Peu après avoir fini ce tableau, Konstantin Makovsky eut un accident: un tramway percuta son équipage, le peintre en mourut. Sa tombe n’est pas conservé jusqu’à nos jours: elle a été détruite pendant les émeutes de la révolution russe de 1917.
Vassily Bakcheev « Prose de vie »

- L’oeuvre se trouve à la Galerie Tretiakov à Moscou
- titre russe : «Житейская проза» (Василий Бакшеев)
- année : 1893
- années de vie du peintre : 1862-1958
Contrairement aux autres tableaux joyeux et lumineux, l’atmosphère de « Prose de vie » est chagrinante. La tradition de boire du thé qui rassemble les gens, dans ce cas ne fait que les diviser et souligne le drame personnel de chacun.

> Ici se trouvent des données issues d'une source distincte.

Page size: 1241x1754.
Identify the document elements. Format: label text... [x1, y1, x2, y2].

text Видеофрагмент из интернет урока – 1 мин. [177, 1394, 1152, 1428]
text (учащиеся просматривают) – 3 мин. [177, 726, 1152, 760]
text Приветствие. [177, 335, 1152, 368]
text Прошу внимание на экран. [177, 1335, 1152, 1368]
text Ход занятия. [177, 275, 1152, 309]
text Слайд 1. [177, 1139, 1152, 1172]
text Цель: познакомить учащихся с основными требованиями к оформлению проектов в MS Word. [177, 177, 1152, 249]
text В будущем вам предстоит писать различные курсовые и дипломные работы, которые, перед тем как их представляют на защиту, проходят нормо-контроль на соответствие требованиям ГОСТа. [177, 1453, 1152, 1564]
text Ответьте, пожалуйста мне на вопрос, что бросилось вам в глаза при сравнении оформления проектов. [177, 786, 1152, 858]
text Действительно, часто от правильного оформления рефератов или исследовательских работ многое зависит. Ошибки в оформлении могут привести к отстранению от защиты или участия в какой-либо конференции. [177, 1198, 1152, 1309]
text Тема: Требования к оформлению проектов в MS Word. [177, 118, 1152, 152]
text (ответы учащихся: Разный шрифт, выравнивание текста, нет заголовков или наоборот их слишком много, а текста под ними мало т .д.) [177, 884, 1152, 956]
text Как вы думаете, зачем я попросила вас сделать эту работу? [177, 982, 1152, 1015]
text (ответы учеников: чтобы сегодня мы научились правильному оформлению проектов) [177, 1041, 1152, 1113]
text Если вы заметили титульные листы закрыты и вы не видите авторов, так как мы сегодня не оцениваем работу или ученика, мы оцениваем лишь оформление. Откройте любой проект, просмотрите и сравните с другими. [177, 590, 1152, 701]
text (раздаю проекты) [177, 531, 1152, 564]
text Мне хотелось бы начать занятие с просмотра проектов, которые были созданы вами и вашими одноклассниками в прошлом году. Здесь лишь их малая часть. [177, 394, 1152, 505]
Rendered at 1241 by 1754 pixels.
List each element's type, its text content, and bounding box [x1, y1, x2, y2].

Maître du paysage russe et de la peinture de genre, Vassily Baksheev était l’un de ces artistes de l’ancienne génération, qui a été formé à l’époque pré-révolutionnaire. Cependant, il a su adapter son art au changement du climat politique et aux demandes du socialisme. Ses peintures, particulièrement des scènes de genre, lui ont crées la réputation d’artiste-réaliste, qui développait les meilleures pratiques de la peinture russe.
La langue russe utilise certaines expressions relatives à la consommation de thé:
« чайку-с? » (translittération: tchaykou-s) – « du thé? » de manière archaïque, utilisé par les pré-révolutionnaires.
« гонять чаи » (translittération: goniat’ tchaii) – faire courir les thés, c’est-à-dire boire le thé pendant des périodes trop prolongées.